Count how many lines in the listing below contain the string "trees", treating uppercase and lowercase as different. Reply with the number alone.

EXTRACTED INFORMATION ->
Start

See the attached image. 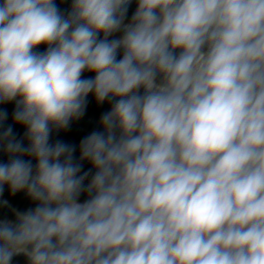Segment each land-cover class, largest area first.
I'll return each mask as SVG.
<instances>
[{"label": "clouds", "instance_id": "1", "mask_svg": "<svg viewBox=\"0 0 264 264\" xmlns=\"http://www.w3.org/2000/svg\"><path fill=\"white\" fill-rule=\"evenodd\" d=\"M132 2L0 0V264H264V0Z\"/></svg>", "mask_w": 264, "mask_h": 264}, {"label": "water", "instance_id": "2", "mask_svg": "<svg viewBox=\"0 0 264 264\" xmlns=\"http://www.w3.org/2000/svg\"><path fill=\"white\" fill-rule=\"evenodd\" d=\"M55 3L65 15L70 10L71 0H55ZM135 8H136V3H135V0H133L129 8L128 17L125 20V23L130 21L131 15L135 11ZM120 35H122V33H116L114 34V37H110V39L118 38ZM45 47L46 46L41 45L38 50L42 52L45 50ZM84 75L88 76L91 74L86 72ZM14 107H15L14 102L8 103V104H0V109L6 108L9 113L8 120L5 122V126H7L8 124H13L12 112L14 110ZM109 108H110V104L107 101L103 105H97L94 98L90 95L88 97V106L85 111V115L80 120L74 121L69 130L59 133L58 136L57 134L54 133L53 138L54 139L60 138L67 142L75 143L78 145L79 141L84 136L89 134L92 130L98 128L99 126L98 122H99V118L101 114L109 110ZM13 128L15 132L17 133L18 137L23 136V133L25 131L24 128L20 127L19 125H15V124H13ZM76 155L77 157L79 156L78 150H77ZM0 158L6 159V157H2V154H0ZM88 167L89 165L85 163V170H87ZM85 183H87V181ZM0 199H7L9 201V204L11 205V207L0 206V218H3V217L14 218L13 213H12L13 208L20 210V211H24L28 209L29 207L35 206L25 196L24 193H17L15 196H11L7 188H5V193L3 197H0ZM83 199H85V196L81 197V200ZM13 264H27V261L25 257L17 256L14 258Z\"/></svg>", "mask_w": 264, "mask_h": 264}]
</instances>
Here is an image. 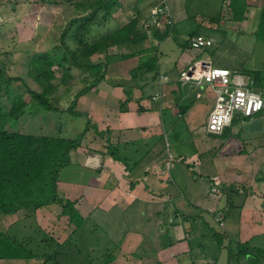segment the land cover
Masks as SVG:
<instances>
[{
  "label": "crops",
  "instance_id": "crops-1",
  "mask_svg": "<svg viewBox=\"0 0 264 264\" xmlns=\"http://www.w3.org/2000/svg\"><path fill=\"white\" fill-rule=\"evenodd\" d=\"M158 3L159 0L136 2L133 13L138 18L137 28H142L144 22L148 28L155 25L152 15ZM169 6L175 29L186 19L184 1L169 0ZM112 17L115 20L116 16L112 14ZM246 22L247 19L242 23ZM255 28L238 29L241 42L251 44L249 51L239 46L246 59L233 71L259 70L254 64L247 68L250 63L247 58H253L250 51L254 45L258 46L253 35ZM160 30V26H155L153 34L142 30L146 38L137 45L125 51H113L118 47H112L105 54L107 59L115 60L110 71L114 80H109L111 76L107 74L96 87L77 99L76 110L84 114L82 117L91 126L79 148L70 155L71 165L80 166L93 175L84 184L59 180L58 192L75 202V208L84 219H93L104 230L111 255L107 264H217L202 253V243L193 242L203 241L210 229L215 231L209 220L218 213L223 216L222 224H218L222 231L217 233L224 235L220 245L226 253L224 264H249L256 253L259 259L250 264H264L261 262L264 256V111L251 118L235 120L228 128L227 137L204 130V135L219 140L218 151L212 156L207 155L210 149L205 145L200 155L196 150L177 152L174 156L167 154L162 140H158L164 133L165 112L189 104L186 112L179 114L189 125L197 111L206 112L207 119L213 100L203 92L199 97L204 100L202 107L190 101L183 88L189 83L184 84L178 78L192 63L209 60L191 55L188 47H179L177 60L169 64L158 49L162 41L159 39L155 55L149 51L156 48L147 45L152 37L165 33ZM170 36L171 33L164 39ZM261 52L263 67L264 45ZM147 56L156 59V76L150 72L133 79L128 72L132 73ZM91 60L94 62L93 57ZM107 71L109 73L108 66ZM260 71L264 74V67ZM160 76L166 78L161 88L158 86ZM146 88L151 90L148 96L143 92ZM160 90L164 96L154 100L153 96ZM109 145L117 148L120 160L107 152ZM191 172L198 178L193 179ZM212 188H217L218 192H212ZM55 206L34 210L32 216L48 236L63 243L72 236L74 227L68 221V225L62 223L66 217L61 215V209L54 214ZM235 242L247 245L250 250L246 253L254 254L230 262L229 252L235 250ZM259 250L263 253L258 254ZM0 264L51 263L34 258L0 259ZM95 264H105L104 258Z\"/></svg>",
  "mask_w": 264,
  "mask_h": 264
},
{
  "label": "rangeland",
  "instance_id": "rangeland-1",
  "mask_svg": "<svg viewBox=\"0 0 264 264\" xmlns=\"http://www.w3.org/2000/svg\"><path fill=\"white\" fill-rule=\"evenodd\" d=\"M72 1V3H77L90 0ZM139 1L140 0H119V5L111 8L110 19L103 25H95L92 28L89 39L92 40L108 31L115 30L121 23L127 22L128 19H133V11L136 8L135 4ZM183 1L185 5L183 11L186 19L184 22L176 25L170 37L159 42L158 49L162 52L164 60L166 59L169 64H174L180 54L179 49L189 48L188 45L186 46L189 32L198 26L212 29L217 32L202 31L203 35L211 36L210 38L213 40L212 46L202 51L192 50L190 54L193 56L195 55L198 59L204 58L209 60L213 66H227V68H231L232 71L234 67L237 68L239 62H243L246 59L242 53H240L241 48L249 51L248 48H250L249 46L251 44L249 41L241 42L242 38L239 35L238 29L245 27L250 30L251 27L254 28L257 26L261 0H255L258 3L257 6H250L248 8L246 23H236L232 21L226 8V3L222 5L216 0ZM52 2L54 3H49V0H0V69L4 74L12 77H19L22 80V82L13 81L8 85L4 83V79L0 82V129L33 135L74 138L83 132L88 120L82 116H73L69 114L66 109L70 105L74 93L81 87L83 88L86 82L80 70L77 69L71 70V74L74 77L72 80H66L65 83L60 82L62 70L58 67L57 63L61 61L60 57L63 49L59 46L57 47V40L63 25L70 18L83 15L84 13L73 9L67 0ZM152 5L156 6V4ZM112 14L116 16L115 20ZM102 15L103 11H99L97 17L101 18ZM153 15L152 18L154 17ZM214 17H217V19H215V21L211 20V18ZM146 23L147 22L143 23L142 28H136V32L141 33L142 30H149L150 33H155V25H151L150 29L146 27ZM161 27L162 26H160V33H164L165 30ZM175 32H178L177 35ZM36 33H40L43 40L37 45V50H19L20 48L22 49L23 45L28 43ZM185 37L188 38L185 39ZM157 39V37H152L147 45L156 46L158 44ZM67 40L69 45L74 48L75 45L70 42V39L67 38ZM257 45L258 46L254 45L253 49L250 51V55H252L253 58H247L250 62L247 68H251L254 64L255 69L261 70L264 67V63L262 67L263 53L261 52L264 43L258 41ZM54 46L55 48H53ZM126 48L128 47L122 46L113 51H125ZM11 50H13V52H11ZM156 50L157 46L153 49V55H155L154 52ZM48 59L55 61L53 71L56 79L53 80L52 83L56 85L57 88L53 91L51 103L58 108V111H47L43 109L32 100L30 94L27 92L28 89L37 92L42 91V86L34 81L33 74L38 69L36 63L40 64ZM105 59V54L93 56L94 62H106L109 70L107 74L111 76L109 80H114L110 71L113 69L111 65L115 60L111 58ZM128 74L131 77L134 75L129 72ZM126 76V78L129 79L128 75ZM183 88L188 93L190 101L198 102L201 107L203 106L204 100L197 98V93H203L204 90L193 83L185 84ZM143 92L148 96L151 90L146 88ZM16 94H21L26 103L25 113L18 120H10L8 111L11 107L12 99ZM205 113L206 112L197 111L194 120L188 125L185 117L183 118L179 115L180 109L165 112L164 133L162 137H158V140H162L167 154L171 153L174 156L177 152L180 154V152H194V150H196L200 152V155L204 145L207 149H210V152L207 150V155L212 156L218 151V138H210L203 134L207 121ZM92 175L91 172L80 166L77 167L69 164L60 170L59 180L84 184L89 181ZM191 175L192 178L194 177L193 179L198 178L197 174L193 172H191ZM61 196L64 197V195ZM57 207L53 211L54 214L60 212L59 205H57ZM25 216L30 218L23 219ZM16 220L17 222H15ZM66 221H68L67 217L63 219L62 223L64 225L70 224H67ZM209 221L214 227L215 232L222 231V228L214 219H210ZM36 225V219L32 216L31 210H20L17 213L8 215L0 214V231H6L10 226L9 232L12 235H29V233L33 232L31 227L34 232H36ZM198 242L200 244L202 243L200 249L206 257L214 260L217 264H224L226 253L220 244L215 243L211 234L207 235L203 241L197 239L193 244L196 245ZM64 249L66 255L58 257L60 264H84L86 260L89 261L90 264H95L106 256L108 249H110V245L104 230L96 225L93 219L90 218L85 221L83 226L79 228L75 234H73L71 240L65 244ZM250 261L252 262V260ZM263 261L264 256L261 262Z\"/></svg>",
  "mask_w": 264,
  "mask_h": 264
},
{
  "label": "trees",
  "instance_id": "trees-1",
  "mask_svg": "<svg viewBox=\"0 0 264 264\" xmlns=\"http://www.w3.org/2000/svg\"><path fill=\"white\" fill-rule=\"evenodd\" d=\"M49 0V3H54ZM220 4L226 3V8L231 16V20L236 23L243 22L247 17V11L250 6H257L255 0H216ZM75 9L83 15L70 18L61 29L57 47L63 49L61 61L57 63L60 67V82L65 83L66 80H72V69L80 70L86 84L83 88L77 90L70 105L66 111L73 116H82L83 113L76 110L77 99L88 91L97 86L99 82L104 80L107 75V64L93 62L91 58L94 55L106 54L112 47H131L137 45L146 38L144 33H137L138 18L134 17L128 23L117 27L115 30L108 31L98 37L89 39L92 28L95 25L105 24L111 17V8L119 5V0H90L87 2L72 3L67 0ZM99 11H103L101 18L97 17ZM100 19V21H99ZM217 17L211 18L215 21ZM174 30L165 26V33L157 38L163 40ZM217 32L204 27H196L189 32V38L193 36L211 37L203 35L202 31ZM157 32V31H156ZM256 40L264 43V0H261L260 12L257 26L253 32ZM70 42L75 45L72 48ZM42 35H36L19 50H37V45L42 41ZM188 41V40H187ZM189 43L186 42V46ZM55 48V46L53 47ZM153 49H149V51ZM16 51V50H14ZM13 52V50H11ZM107 60V56L106 59ZM37 70L33 74L36 83L42 86V91L37 92L28 89L32 100L40 107L47 111H58V108L51 103L53 91L57 88L52 81L56 79L53 67L55 61L48 59L43 63H36ZM153 72L156 76L157 66L156 59L147 56L146 60L138 67L133 69L132 77L145 75ZM240 73L247 75L253 81L254 86L264 89V74L260 70H245ZM4 79L6 85L13 81H21L19 77H12L3 73L0 69V82ZM26 103L21 94L14 95L11 107L8 111L10 120H18L25 113ZM189 104L180 108V114H184L189 108ZM235 121V120H234ZM233 121V122H234ZM90 122L82 133L75 138H64L61 136L33 135L25 134L17 131H6L0 129V214L8 215L17 213L20 210H38L50 205H59L61 215L68 218V222L73 225V233L81 228L85 223L78 210L75 208V202L62 197L57 189L59 181V173L65 166L71 164V153L79 148L81 141L90 127ZM229 128V127H228ZM228 128L222 134V137L228 136ZM107 152L114 158L117 156L116 147L108 146ZM123 162V159L121 160ZM30 218L25 216L23 219ZM17 222V220L15 221ZM36 232L33 228L29 235L16 234L9 232L10 226L6 231H0V259H43L44 263L60 264L58 257L65 254L64 246L71 240L68 237L63 243H57L52 237L48 236L38 225ZM210 234L217 244H222L224 235L210 229ZM235 250H230V262L237 261L238 258L254 252L246 253L250 250L247 245L233 243ZM258 254L262 251H256ZM110 254H106L104 262L107 264V258ZM252 262L257 261L255 254L252 255ZM249 260V261H250ZM251 261L249 262L252 263ZM88 263L86 260L84 264Z\"/></svg>",
  "mask_w": 264,
  "mask_h": 264
},
{
  "label": "built area",
  "instance_id": "built-area-1",
  "mask_svg": "<svg viewBox=\"0 0 264 264\" xmlns=\"http://www.w3.org/2000/svg\"><path fill=\"white\" fill-rule=\"evenodd\" d=\"M153 16L156 27L162 24L172 28L174 25L169 0H159ZM187 40L189 48L194 51H202L213 44L211 38L204 36H193ZM179 80L193 83L204 90L205 94L212 96L213 104L205 128L208 134L220 136L234 120L251 118L264 111V89L254 86L250 77L238 71L215 67L208 61L198 60L180 73ZM165 81L164 76L158 78L159 88ZM163 96L164 92L160 90L153 99H161ZM197 97H201V93ZM212 192L217 193L218 189L212 188ZM214 221L221 225L223 216L216 214Z\"/></svg>",
  "mask_w": 264,
  "mask_h": 264
}]
</instances>
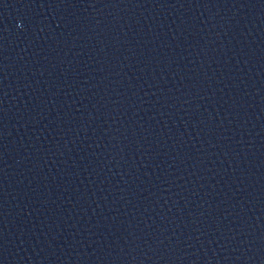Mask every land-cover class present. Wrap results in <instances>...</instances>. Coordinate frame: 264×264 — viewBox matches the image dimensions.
Masks as SVG:
<instances>
[{
  "label": "water",
  "instance_id": "1",
  "mask_svg": "<svg viewBox=\"0 0 264 264\" xmlns=\"http://www.w3.org/2000/svg\"><path fill=\"white\" fill-rule=\"evenodd\" d=\"M0 264H264V0H0Z\"/></svg>",
  "mask_w": 264,
  "mask_h": 264
}]
</instances>
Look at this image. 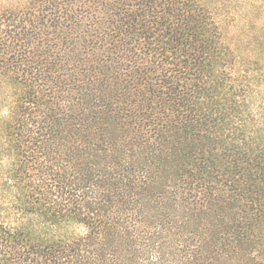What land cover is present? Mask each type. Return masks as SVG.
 I'll return each mask as SVG.
<instances>
[{"label":"trees","instance_id":"trees-1","mask_svg":"<svg viewBox=\"0 0 264 264\" xmlns=\"http://www.w3.org/2000/svg\"><path fill=\"white\" fill-rule=\"evenodd\" d=\"M0 264H264V0H0Z\"/></svg>","mask_w":264,"mask_h":264},{"label":"rangeland","instance_id":"rangeland-1","mask_svg":"<svg viewBox=\"0 0 264 264\" xmlns=\"http://www.w3.org/2000/svg\"><path fill=\"white\" fill-rule=\"evenodd\" d=\"M225 24L223 25V27H224V30L226 31V32H230V31H232V30H235L233 27H231V26H227V24H226V22H224Z\"/></svg>","mask_w":264,"mask_h":264}]
</instances>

End

EXERCISE RESULT -> 3